By John Burton
LITTLE SILVER – What does your local government do and how does it get done?
That’s a question Markham Place School eighth-graders may have asked previously but, after a visit to Borough Hall Wednesday, May 8, they now know the answer.
All 86 eighth-grade students participated in what social studies teacher B.J. Olsen estimated was the school’s 44th year of conducting Student Government Day.
It’s a day when students take over local government for a few hours and serve in just about every capacity that a borough employee, volunteer or appointed representative does. Students act as mayor and borough council, police and fire chiefs, municipal court judge and head of Department of Public Works – some even serve as temporary representatives for the shade tree, environmental and recreation commissions.
“You’d be surprised about how many people and how much work it is to run a small town like ours,” Mayor Robert C. Neff, Jr. said at the start of the event.
Neff told students the community of approximately 6,000 residents needs about 45 employees to run it and an untold number of volunteers for various committees and programs.
Neff administered the oath of office to his student counterpart, Theodore Cheevers, 14, who would get to be mayor until about noon.
Neff said he wished Cheevers and the other students would take away “a sense of obligation to your town.” He hoped they would become involved wherever they eventually live when they get a little older.
“I think it’s an important job,” Cheevers said of the mayor’s office. “The job ensures that the town is run properly.
“It’s one of the jobs that makes Little Silver the great town that it is,” he said.
The purpose of the day “is to participate in democracy,” Olsen said. “If they take away nothing else it should be that they know about their community.”
The teacher also wanted students to realize borough employees were putting aside their busy time to assist them in understanding how the borough operates. “I want the students to realize that this is an important day,” Olsen said.
Olsen has overseen 19 Student Government Days as a teacher but, as a student here about 30 years ago, he took part in the exercise.
“I realized, and they’ll now know, that it’s not just the seven elected officials who run the town,” he said.
Students prepared questions to ask their official counterparts, with Cheevers spending a little one-on-one time with Neff.
“What you try to figure out is what the best thing for the town is,” on any given issue, Neff told Cheevers.

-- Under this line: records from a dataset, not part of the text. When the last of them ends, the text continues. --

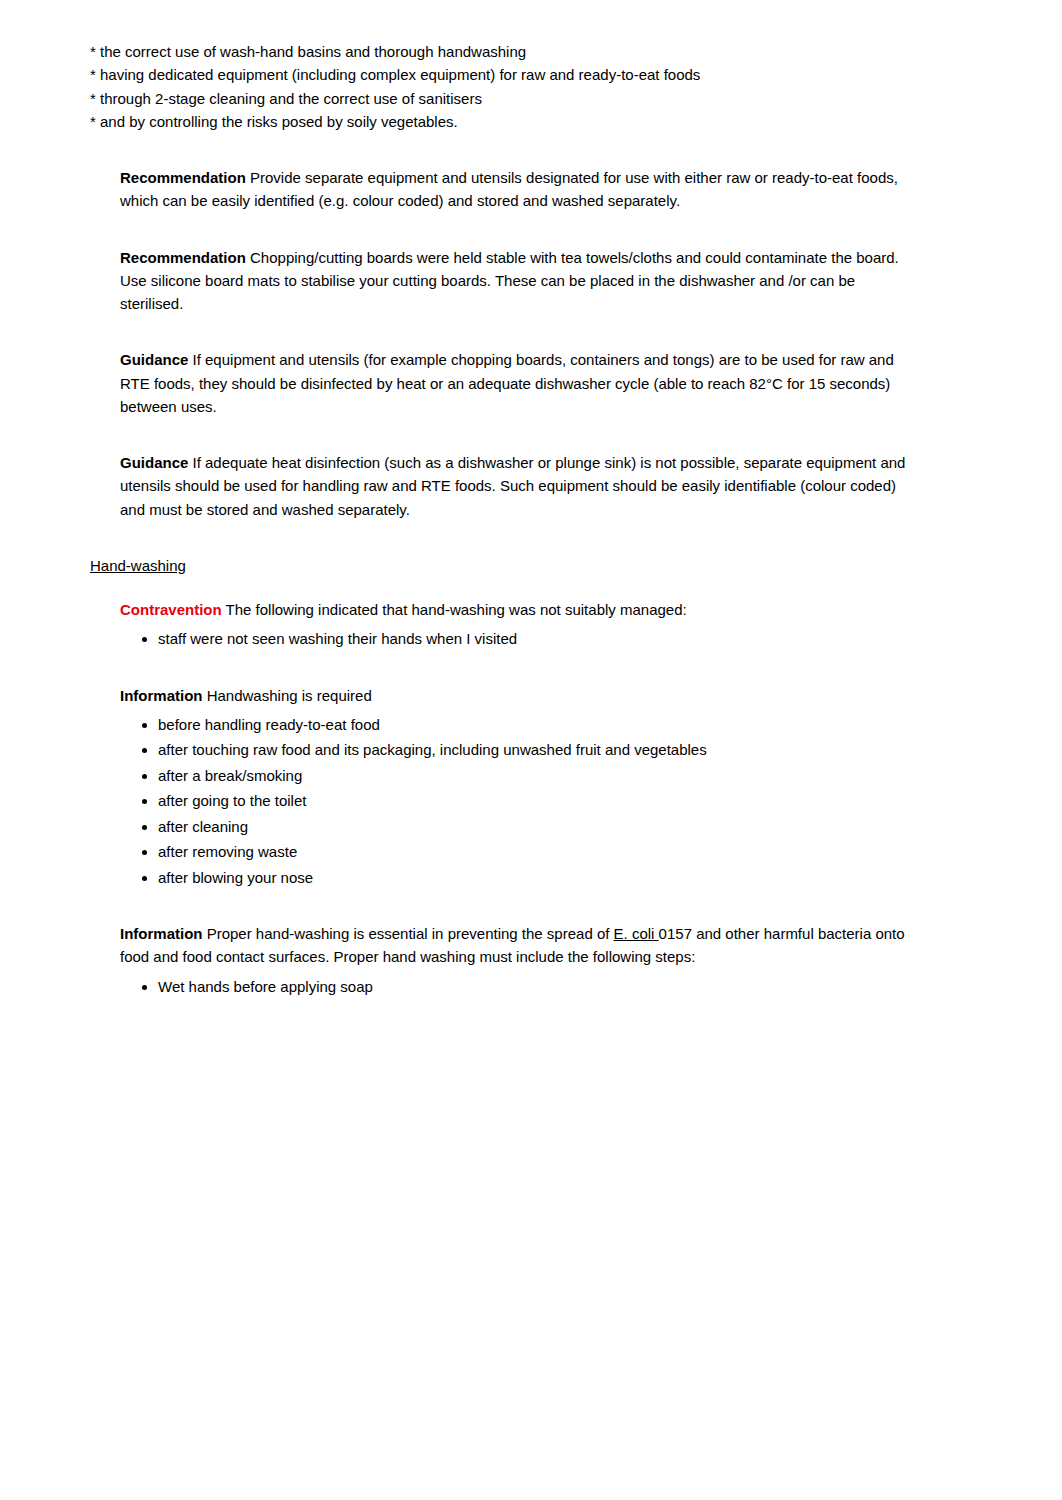* the correct use of wash-hand basins and thorough handwashing
* having dedicated equipment (including complex equipment) for raw and ready-to-eat foods
* through 2-stage cleaning and the correct use of sanitisers
* and by controlling the risks posed by soily vegetables.
Recommendation Provide separate equipment and utensils designated for use with either raw or ready-to-eat foods, which can be easily identified (e.g. colour coded) and stored and washed separately.
Recommendation Chopping/cutting boards were held stable with tea towels/cloths and could contaminate the board. Use silicone board mats to stabilise your cutting boards. These can be placed in the dishwasher and /or can be sterilised.
Guidance If equipment and utensils (for example chopping boards, containers and tongs) are to be used for raw and RTE foods, they should be disinfected by heat or an adequate dishwasher cycle (able to reach 82°C for 15 seconds) between uses.
Guidance If adequate heat disinfection (such as a dishwasher or plunge sink) is not possible, separate equipment and utensils should be used for handling raw and RTE foods. Such equipment should be easily identifiable (colour coded) and must be stored and washed separately.
Hand-washing
Contravention The following indicated that hand-washing was not suitably managed:
staff were not seen washing their hands when I visited
Information Handwashing is required
before handling ready-to-eat food
after touching raw food and its packaging, including unwashed fruit and vegetables
after a break/smoking
after going to the toilet
after cleaning
after removing waste
after blowing your nose
Information Proper hand-washing is essential in preventing the spread of E. coli 0157 and other harmful bacteria onto food and food contact surfaces. Proper hand washing must include the following steps:
Wet hands before applying soap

You try “to do your best to try to keep your town a nice town.”
Cheevers wanted to know what is Neff’s favorite part of the job.
“There isn’t a lot I don’t like about this job,” Neff said.
But if he had to say, it would be “every day being involved with really nice people. It’s really, really rewarding.”
Student Government Day remains one of Neff’s favorite events. “This is great. I love talking to the kids,” he noted, quipping, “I’m taking the day off, putting up my feet.”